Are you trying to walk the tightrope between being a supportive parent and not stepping on your teenager’s toes as they face big decisions around university and their future? The way to anyone’s heart is through their stomach, and it can also be an easy way to support your teen through stressful times. For Julian, he remembers studying for Year 12 exams and the best part was his dad Joe bringing him snacks to help him get through. The support from Joe didn’t stop there – he was Julian’s biggest cheerleader and soundboard while encouraging him to follow his passions. We sat down with Julian and Joe to hear about how to approach choosing what to study and how important it is to push yourself outside of your comfort zone. 

The takeout? The best thing you can do as a parent is provide a safe and supportive environment for your teenager when they are feeling the pressures during their time at high school and beyond. You might be watching them struggling with exam stress, or decision fatigue but unfortunately you can’t do these things for them. What you can do is be there for them, whether they need a shoulder to cry on, a listening ear or even a snack – like Joe would bring Julian when he was studying.

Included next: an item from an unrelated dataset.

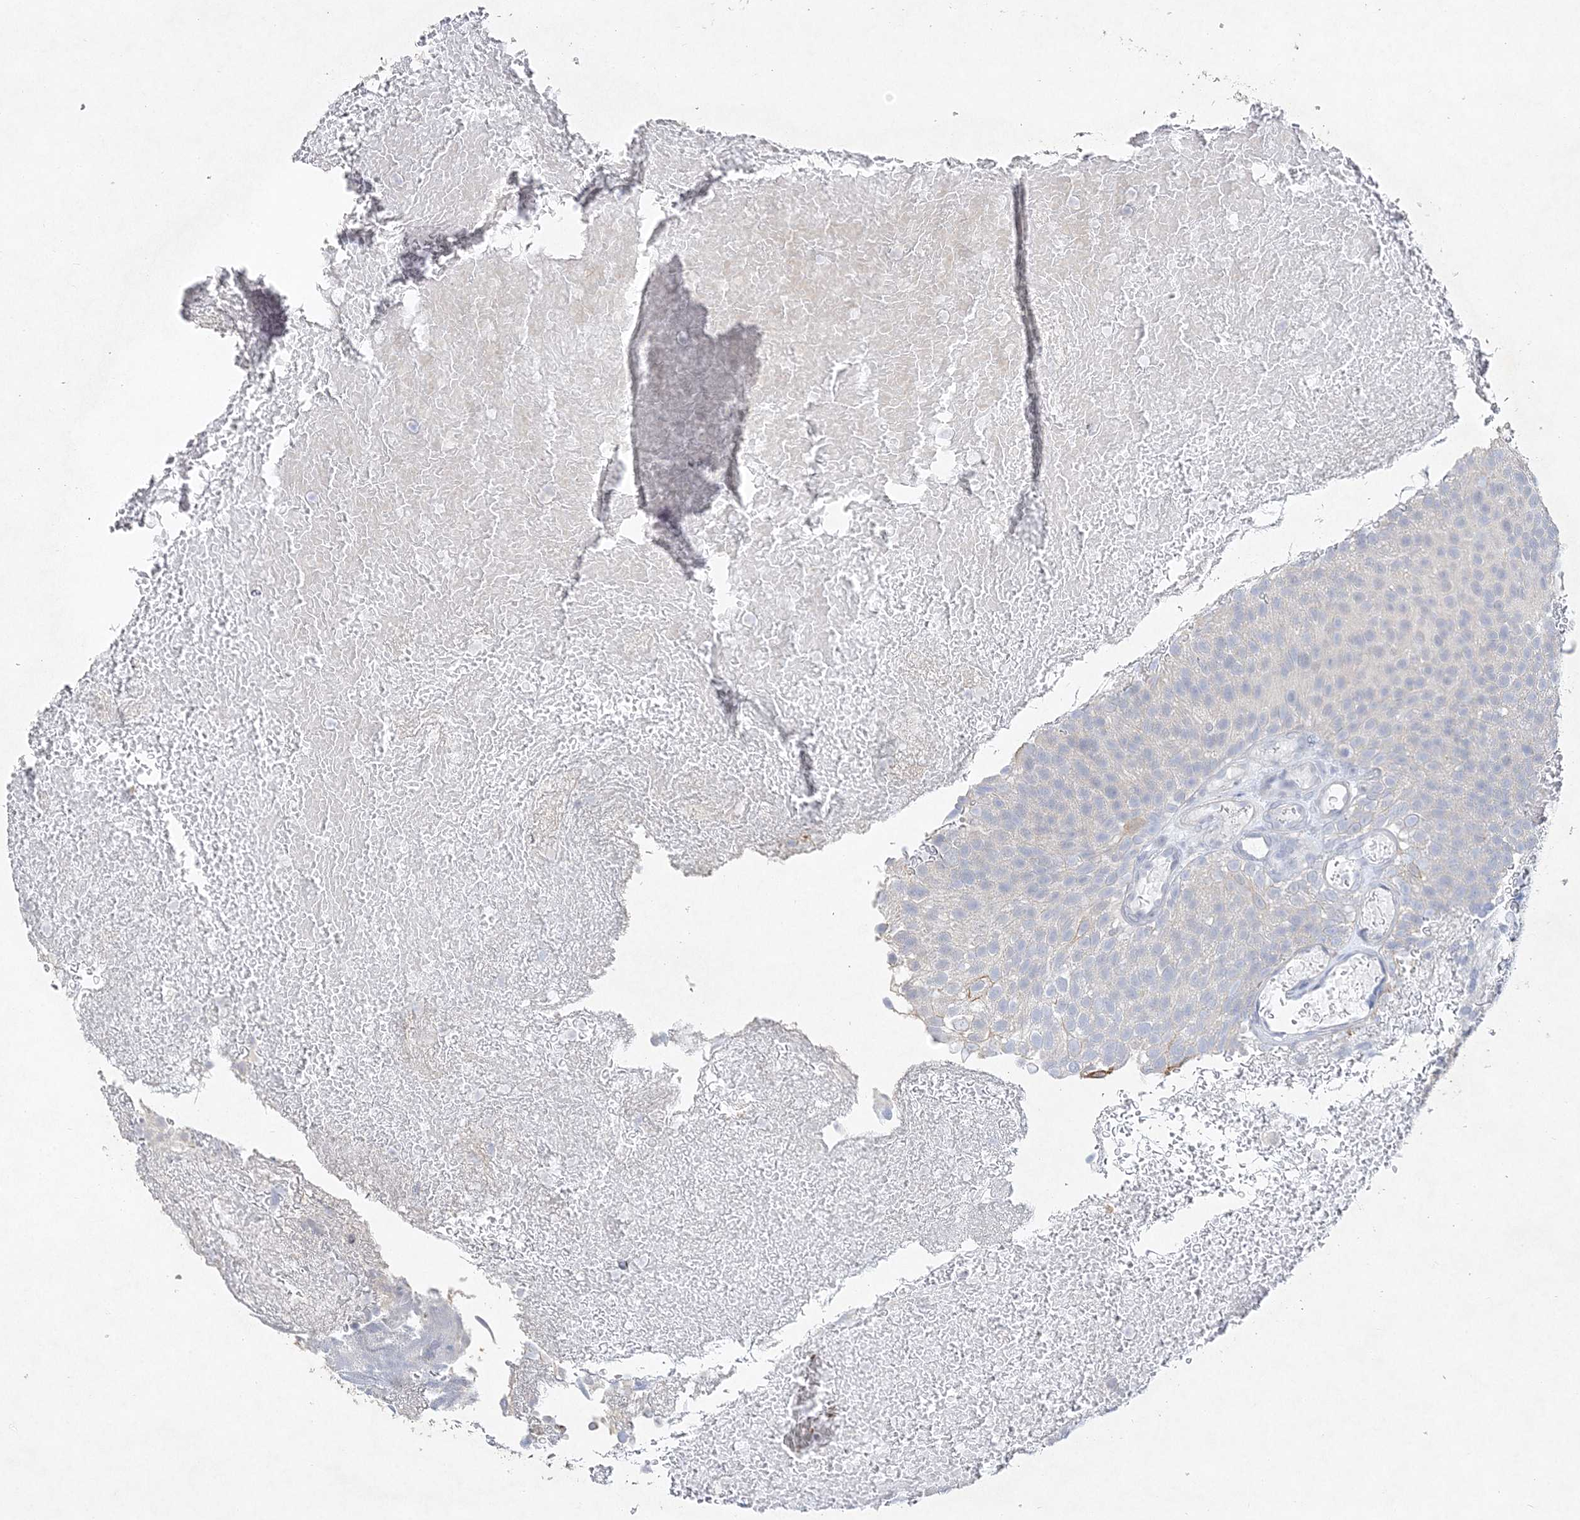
{"staining": {"intensity": "negative", "quantity": "none", "location": "none"}, "tissue": "urothelial cancer", "cell_type": "Tumor cells", "image_type": "cancer", "snomed": [{"axis": "morphology", "description": "Urothelial carcinoma, Low grade"}, {"axis": "topography", "description": "Urinary bladder"}], "caption": "A photomicrograph of human urothelial cancer is negative for staining in tumor cells.", "gene": "MAT2B", "patient": {"sex": "male", "age": 78}}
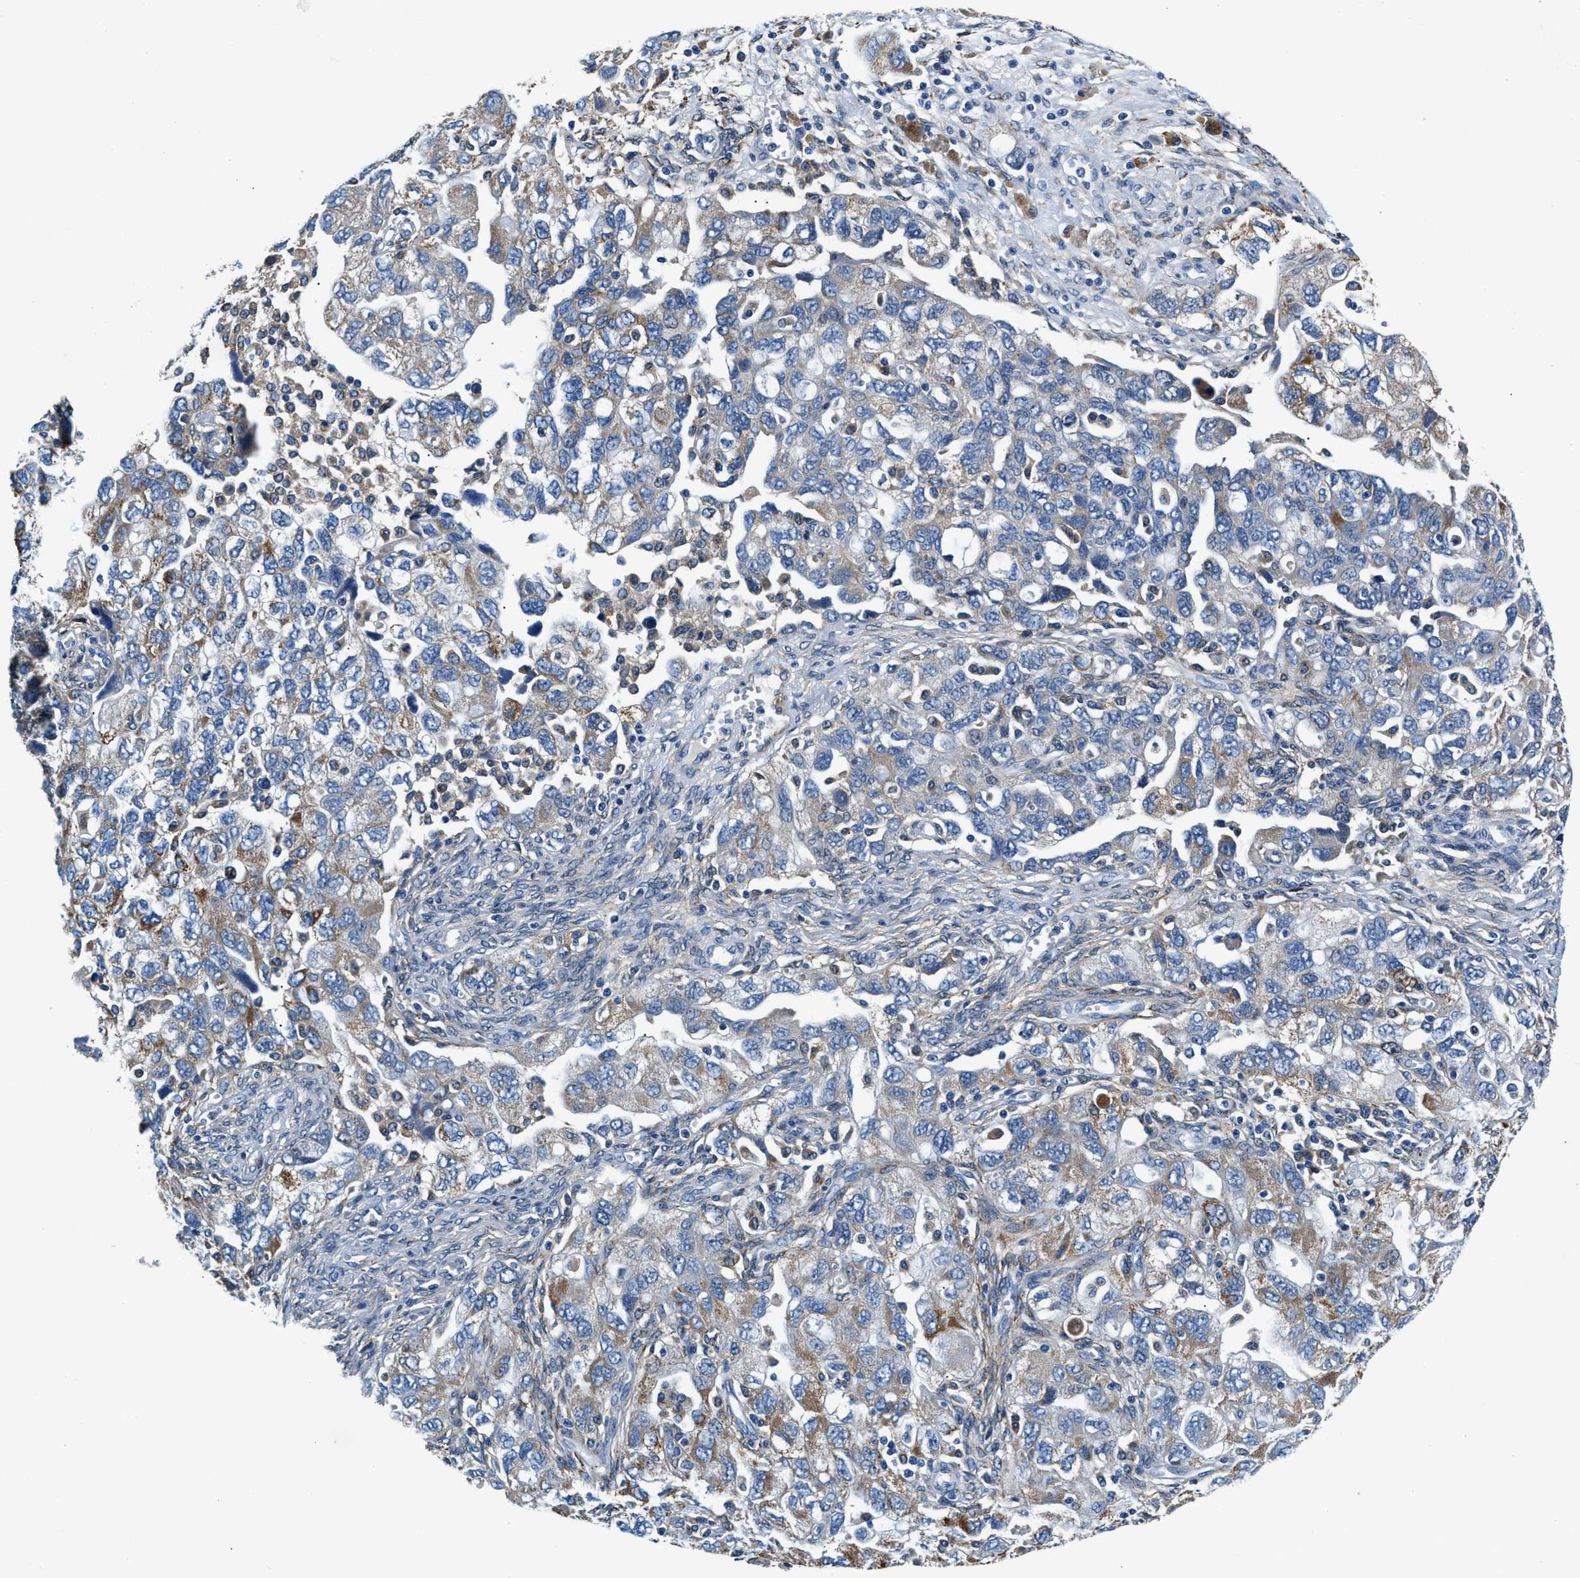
{"staining": {"intensity": "moderate", "quantity": "<25%", "location": "cytoplasmic/membranous"}, "tissue": "ovarian cancer", "cell_type": "Tumor cells", "image_type": "cancer", "snomed": [{"axis": "morphology", "description": "Carcinoma, NOS"}, {"axis": "morphology", "description": "Cystadenocarcinoma, serous, NOS"}, {"axis": "topography", "description": "Ovary"}], "caption": "Human ovarian serous cystadenocarcinoma stained with a brown dye demonstrates moderate cytoplasmic/membranous positive expression in about <25% of tumor cells.", "gene": "PRTFDC1", "patient": {"sex": "female", "age": 69}}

Julian studying with snacks

"You can't do anything except support and cheer them on. So I found it quite frustrating because I wanted to do more for him. All I had to say to him was, we're here for you, whatever we can do, just call on us. But what I realised is that he's actually quite independent. He's always been that way. He likes finding his own way. And that's something that I'm proud of about him."

Joe, Julian's dad

Navigating the jump from high school to uni can be a learning opportunity for both you and your teenager. Your teenager might not know exactly what they want to study and it’s important to open up a conversation to listen to their interests. It’s sometimes easier to fall back on what you’re familiar with, but it’s better to avoid choosing for them. For Julian, he found it helped to seek advice from Joe when deciding on his degree, but ultimately he followed his passions. He told us, “When I was deciding on what degree to study, I had two very big interests in sport and business but I didn’t know which one to do. Dad gave me advice to speak to friends and peers that have done similar studies. I made a decision by listening to my gut and doing my research.”

Students studying in library with parent

Once your teenager has started uni, there will be more decision making around their study and career journey. For Julian, there was always reassuring advice from Joe, "you can change and you can switch things, it doesn’t have to be right first off”. Which is true about all things in life, especially at uni. At UWA, your child will have the opportunity to speak to a Career Adviser if at any point they need help with deciding if the path they're on is right for them, or if they need to change things up. Sharon Woodfield, UWA Career Adviser says that parents can offer support in many ways, but they need to trust the timing.

“Your child might not be on the same timeline as you, but with your support they’ll get to their destination when they’re ready.”